* _Your assignment_
Find every line with the string "lines" in the material below and copy it.

--------------------------------------------------

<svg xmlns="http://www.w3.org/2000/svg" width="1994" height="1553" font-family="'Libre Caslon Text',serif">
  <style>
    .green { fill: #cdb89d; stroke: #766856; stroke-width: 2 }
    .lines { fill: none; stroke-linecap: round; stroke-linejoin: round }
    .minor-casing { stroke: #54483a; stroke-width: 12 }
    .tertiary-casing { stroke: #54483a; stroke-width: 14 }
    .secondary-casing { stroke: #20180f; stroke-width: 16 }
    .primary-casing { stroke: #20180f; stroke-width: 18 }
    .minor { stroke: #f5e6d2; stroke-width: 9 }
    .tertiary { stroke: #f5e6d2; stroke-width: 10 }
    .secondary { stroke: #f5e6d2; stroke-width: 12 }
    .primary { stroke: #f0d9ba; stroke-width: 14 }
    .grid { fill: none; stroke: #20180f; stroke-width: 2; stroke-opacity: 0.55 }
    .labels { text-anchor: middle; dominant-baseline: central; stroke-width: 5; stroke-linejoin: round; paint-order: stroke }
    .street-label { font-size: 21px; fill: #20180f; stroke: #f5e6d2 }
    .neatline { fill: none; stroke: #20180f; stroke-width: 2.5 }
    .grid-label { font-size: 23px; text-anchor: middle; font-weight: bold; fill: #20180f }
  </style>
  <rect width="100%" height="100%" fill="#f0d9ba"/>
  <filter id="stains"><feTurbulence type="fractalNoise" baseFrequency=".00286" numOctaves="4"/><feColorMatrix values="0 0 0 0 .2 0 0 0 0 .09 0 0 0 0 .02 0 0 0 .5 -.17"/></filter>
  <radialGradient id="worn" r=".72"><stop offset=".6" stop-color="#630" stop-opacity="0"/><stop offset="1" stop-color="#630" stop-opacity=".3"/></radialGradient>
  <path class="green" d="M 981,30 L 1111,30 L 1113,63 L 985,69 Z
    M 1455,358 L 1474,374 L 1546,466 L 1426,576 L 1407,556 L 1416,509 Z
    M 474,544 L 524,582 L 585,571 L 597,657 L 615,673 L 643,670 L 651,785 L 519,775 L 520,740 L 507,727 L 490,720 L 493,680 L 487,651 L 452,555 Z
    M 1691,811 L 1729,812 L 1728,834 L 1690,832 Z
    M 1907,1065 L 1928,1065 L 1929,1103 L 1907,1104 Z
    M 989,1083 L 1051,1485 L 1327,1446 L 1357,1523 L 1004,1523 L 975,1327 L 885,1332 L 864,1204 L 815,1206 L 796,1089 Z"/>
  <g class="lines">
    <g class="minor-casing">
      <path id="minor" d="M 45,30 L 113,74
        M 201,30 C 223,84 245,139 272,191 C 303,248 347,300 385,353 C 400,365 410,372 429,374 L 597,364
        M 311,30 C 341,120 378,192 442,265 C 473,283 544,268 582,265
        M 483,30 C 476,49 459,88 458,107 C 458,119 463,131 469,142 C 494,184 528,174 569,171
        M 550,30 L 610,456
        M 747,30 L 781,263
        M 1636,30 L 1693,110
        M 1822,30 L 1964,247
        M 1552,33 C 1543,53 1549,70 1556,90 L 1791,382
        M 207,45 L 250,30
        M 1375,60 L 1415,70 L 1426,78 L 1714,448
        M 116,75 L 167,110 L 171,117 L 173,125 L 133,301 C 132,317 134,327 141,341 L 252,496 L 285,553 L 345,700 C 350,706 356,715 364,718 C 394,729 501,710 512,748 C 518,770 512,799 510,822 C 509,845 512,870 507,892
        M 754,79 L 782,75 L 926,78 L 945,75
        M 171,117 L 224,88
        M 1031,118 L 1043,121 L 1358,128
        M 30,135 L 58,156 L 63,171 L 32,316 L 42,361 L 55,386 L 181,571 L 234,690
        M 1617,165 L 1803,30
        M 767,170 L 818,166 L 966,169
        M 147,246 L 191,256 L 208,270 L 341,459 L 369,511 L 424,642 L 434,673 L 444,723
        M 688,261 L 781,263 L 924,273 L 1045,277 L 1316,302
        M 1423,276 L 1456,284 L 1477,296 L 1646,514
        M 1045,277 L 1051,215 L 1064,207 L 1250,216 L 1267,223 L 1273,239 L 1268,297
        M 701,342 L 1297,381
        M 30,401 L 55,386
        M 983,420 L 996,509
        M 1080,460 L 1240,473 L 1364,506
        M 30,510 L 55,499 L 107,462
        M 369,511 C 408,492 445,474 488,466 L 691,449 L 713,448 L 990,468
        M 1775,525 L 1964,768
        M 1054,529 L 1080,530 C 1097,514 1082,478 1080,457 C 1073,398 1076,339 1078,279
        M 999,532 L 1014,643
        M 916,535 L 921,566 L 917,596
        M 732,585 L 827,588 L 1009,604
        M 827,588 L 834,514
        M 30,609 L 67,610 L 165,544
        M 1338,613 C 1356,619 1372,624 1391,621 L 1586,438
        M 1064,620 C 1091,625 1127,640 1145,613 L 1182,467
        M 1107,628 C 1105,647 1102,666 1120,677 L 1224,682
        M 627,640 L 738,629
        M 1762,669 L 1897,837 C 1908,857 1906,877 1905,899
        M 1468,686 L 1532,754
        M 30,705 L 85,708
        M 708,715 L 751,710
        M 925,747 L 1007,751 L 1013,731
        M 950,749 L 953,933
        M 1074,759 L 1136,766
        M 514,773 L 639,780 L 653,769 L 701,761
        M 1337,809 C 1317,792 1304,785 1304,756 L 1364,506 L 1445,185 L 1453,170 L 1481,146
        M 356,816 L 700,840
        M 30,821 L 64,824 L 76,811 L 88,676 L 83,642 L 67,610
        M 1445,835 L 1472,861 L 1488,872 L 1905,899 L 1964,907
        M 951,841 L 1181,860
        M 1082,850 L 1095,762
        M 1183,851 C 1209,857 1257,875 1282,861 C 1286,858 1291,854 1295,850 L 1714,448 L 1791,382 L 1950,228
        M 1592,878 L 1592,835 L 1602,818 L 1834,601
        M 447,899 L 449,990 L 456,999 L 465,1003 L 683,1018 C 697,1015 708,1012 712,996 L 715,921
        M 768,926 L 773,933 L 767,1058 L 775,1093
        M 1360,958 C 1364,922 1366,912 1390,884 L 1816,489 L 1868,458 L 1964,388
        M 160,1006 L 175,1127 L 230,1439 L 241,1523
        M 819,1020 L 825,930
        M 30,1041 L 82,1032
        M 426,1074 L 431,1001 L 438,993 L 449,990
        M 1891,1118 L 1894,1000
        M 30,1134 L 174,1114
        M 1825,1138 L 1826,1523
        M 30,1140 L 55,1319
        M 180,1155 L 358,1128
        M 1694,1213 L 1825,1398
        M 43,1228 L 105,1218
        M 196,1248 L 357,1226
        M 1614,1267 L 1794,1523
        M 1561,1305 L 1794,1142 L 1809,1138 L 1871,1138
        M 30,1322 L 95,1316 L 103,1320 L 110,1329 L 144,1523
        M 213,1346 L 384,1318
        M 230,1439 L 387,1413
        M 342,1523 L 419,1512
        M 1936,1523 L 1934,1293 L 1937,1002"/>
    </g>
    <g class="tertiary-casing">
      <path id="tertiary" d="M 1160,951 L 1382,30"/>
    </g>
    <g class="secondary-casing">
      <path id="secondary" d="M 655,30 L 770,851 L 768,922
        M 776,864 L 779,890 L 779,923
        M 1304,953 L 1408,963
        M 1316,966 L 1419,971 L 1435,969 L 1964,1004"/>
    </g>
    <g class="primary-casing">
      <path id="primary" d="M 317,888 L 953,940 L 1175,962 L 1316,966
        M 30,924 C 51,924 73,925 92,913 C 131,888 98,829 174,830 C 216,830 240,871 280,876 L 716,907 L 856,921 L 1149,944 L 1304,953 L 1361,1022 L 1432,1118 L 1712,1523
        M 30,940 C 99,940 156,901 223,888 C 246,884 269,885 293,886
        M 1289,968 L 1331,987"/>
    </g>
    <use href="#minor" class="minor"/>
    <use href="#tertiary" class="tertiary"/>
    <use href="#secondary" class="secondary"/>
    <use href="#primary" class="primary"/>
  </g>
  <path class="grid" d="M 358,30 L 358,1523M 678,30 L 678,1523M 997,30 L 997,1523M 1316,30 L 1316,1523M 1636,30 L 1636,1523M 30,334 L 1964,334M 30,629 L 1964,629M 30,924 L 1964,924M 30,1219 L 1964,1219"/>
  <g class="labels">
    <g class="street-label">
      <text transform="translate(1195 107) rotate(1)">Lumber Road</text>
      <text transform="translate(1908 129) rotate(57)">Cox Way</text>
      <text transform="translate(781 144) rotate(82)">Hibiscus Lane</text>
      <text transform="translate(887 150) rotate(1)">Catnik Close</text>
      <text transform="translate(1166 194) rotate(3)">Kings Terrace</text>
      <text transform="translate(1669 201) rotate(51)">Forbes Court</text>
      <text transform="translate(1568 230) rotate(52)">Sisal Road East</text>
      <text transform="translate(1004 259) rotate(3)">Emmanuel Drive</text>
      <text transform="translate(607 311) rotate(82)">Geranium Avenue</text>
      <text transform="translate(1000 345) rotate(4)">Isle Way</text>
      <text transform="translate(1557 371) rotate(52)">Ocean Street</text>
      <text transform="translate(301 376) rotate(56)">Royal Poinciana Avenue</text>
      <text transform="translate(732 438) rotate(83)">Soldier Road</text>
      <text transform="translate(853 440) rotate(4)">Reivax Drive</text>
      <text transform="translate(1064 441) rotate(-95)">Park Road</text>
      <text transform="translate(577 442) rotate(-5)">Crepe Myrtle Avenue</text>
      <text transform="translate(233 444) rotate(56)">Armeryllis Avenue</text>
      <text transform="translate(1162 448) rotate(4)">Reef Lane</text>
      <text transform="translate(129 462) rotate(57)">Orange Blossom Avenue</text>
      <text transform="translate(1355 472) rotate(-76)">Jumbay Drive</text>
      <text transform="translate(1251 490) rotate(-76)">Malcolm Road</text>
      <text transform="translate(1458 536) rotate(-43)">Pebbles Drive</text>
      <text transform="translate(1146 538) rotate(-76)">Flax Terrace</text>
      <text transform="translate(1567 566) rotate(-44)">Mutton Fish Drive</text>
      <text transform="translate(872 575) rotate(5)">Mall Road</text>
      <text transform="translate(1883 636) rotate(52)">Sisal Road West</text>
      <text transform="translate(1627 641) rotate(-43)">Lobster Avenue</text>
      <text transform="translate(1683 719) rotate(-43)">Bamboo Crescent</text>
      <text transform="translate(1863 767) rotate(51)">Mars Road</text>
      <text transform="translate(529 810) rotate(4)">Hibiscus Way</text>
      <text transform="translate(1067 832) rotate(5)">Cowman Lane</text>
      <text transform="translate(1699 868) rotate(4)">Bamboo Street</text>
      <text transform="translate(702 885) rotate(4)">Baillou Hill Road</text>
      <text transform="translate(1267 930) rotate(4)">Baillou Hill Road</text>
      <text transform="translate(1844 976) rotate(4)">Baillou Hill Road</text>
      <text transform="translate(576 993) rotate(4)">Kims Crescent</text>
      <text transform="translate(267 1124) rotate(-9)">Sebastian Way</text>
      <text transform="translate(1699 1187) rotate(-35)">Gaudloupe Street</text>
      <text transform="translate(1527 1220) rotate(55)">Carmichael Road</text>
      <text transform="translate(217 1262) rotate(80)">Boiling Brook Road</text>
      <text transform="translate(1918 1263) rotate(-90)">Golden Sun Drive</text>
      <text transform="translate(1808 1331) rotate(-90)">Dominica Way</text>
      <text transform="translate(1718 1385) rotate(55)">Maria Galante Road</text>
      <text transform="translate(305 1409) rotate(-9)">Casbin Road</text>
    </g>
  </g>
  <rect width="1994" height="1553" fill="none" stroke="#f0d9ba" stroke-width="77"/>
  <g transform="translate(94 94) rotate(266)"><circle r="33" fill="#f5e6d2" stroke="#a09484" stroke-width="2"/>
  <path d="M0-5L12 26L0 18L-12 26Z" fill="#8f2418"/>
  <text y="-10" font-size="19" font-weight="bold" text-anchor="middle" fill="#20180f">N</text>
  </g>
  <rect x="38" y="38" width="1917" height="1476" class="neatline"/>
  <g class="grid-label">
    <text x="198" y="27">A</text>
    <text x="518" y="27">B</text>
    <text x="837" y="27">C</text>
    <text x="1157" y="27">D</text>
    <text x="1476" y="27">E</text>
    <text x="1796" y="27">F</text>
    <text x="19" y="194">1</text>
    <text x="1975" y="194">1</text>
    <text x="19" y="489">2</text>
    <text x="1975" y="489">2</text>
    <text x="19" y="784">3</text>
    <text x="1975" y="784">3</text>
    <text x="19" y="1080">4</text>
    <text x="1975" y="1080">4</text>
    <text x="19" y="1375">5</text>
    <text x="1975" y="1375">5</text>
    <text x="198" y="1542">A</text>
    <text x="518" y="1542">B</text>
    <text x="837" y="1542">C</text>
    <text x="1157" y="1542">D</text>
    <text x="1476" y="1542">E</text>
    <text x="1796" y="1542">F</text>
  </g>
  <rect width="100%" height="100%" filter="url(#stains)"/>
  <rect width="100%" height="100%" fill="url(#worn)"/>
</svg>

--------------------------------------------------

* _Task solution_
    .lines { fill: none; stroke-linecap: round; stroke-linejoin: round }
  <g class="lines">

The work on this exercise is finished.